As the deadline approached, the Pittsburgh Pirates were on the lookout for opportunities to bolster their roster with prospects and young talent. Teams were interested in acquiring bats in a market void of many impact ones. Simply put, the market was much more robust for a player like Choi than it was this past offseason.
The Pittsburgh Pirates capitalized on the market and were able to trade Ji-Man Choi for a significant return.
By acquiring Choi from the Rays and then flipping him for multiple pieces, the Pirates effectively utilized their assets to enhance the team's future prospects. Now yes, Rich Hill was also a part of this deal but Hill did not cost anything this offseason. Even if Hill makes up for Alfredo Rivas and Jackson Wolf, Choi bringing back Estaur Suero is a significant get. Both Suero and Wolf are far superior prospects to Hartman, either way you look at the deal.
Some have questioned the Pittsburgh Pirates' front office's ability to win trades, and rightfully so. It has been rare to have an instant feeling of optimism following their deals. Yes, there have been good deals and bad deals, but this one seemed different. They managed to extract value from a player who had hardly seen much playing time during his time in Pittsburgh. This was one of the rare times that Cherington brought back a strong package on paper for rentals.

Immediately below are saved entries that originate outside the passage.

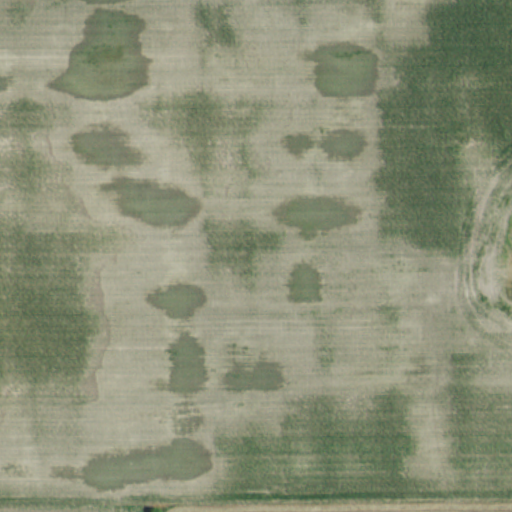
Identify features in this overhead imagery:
crop: (248, 248)
crop: (66, 504)
crop: (323, 504)
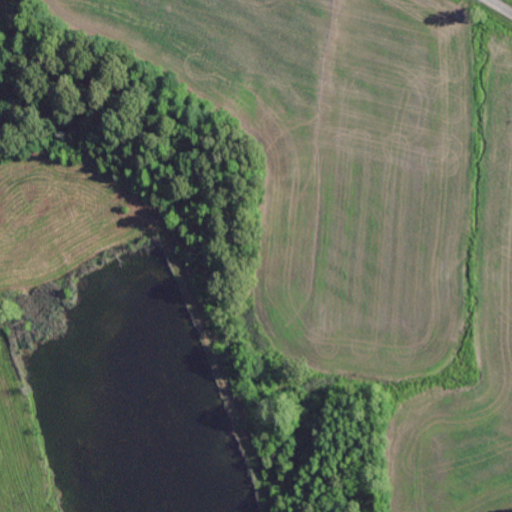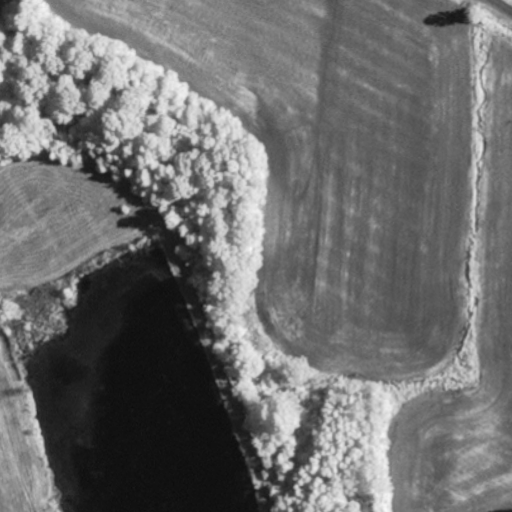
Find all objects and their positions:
road: (499, 7)
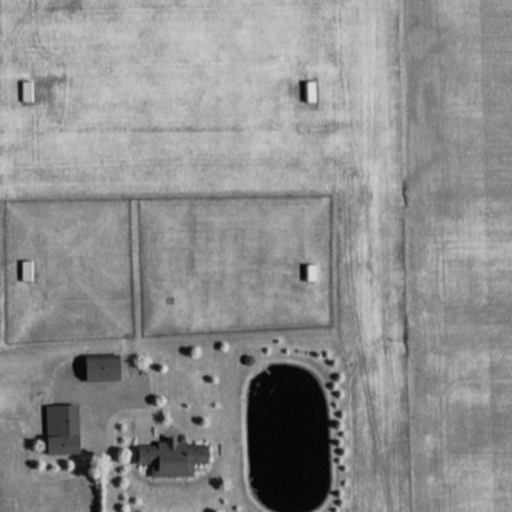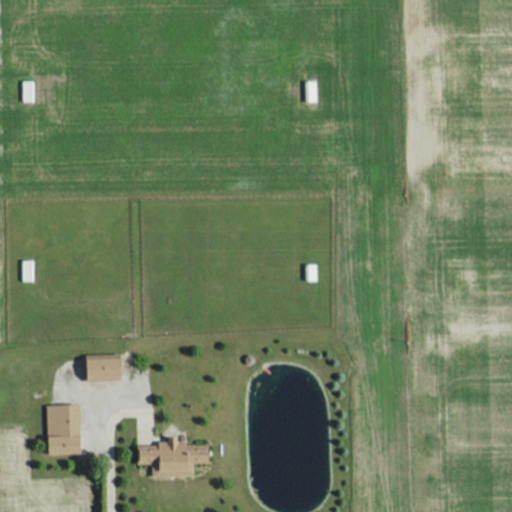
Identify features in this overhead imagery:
crop: (455, 249)
building: (99, 369)
crop: (26, 403)
building: (59, 430)
road: (111, 457)
building: (170, 460)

As Ji-Man Choi starts a new chapter with his new team, the Pittsburgh Pirates will undoubtedly keep a close eye on the players they received in return. The success of this trade will ultimately be judged by the performance of those prospects and how they contribute to the Pirates' future. Meanwhile, the Bucs will likely be looking for a first baseman and/or a designated hitter again this off-season. Ben Cherington could cap off the winning of the Choi deals by resigning Choi this offseason.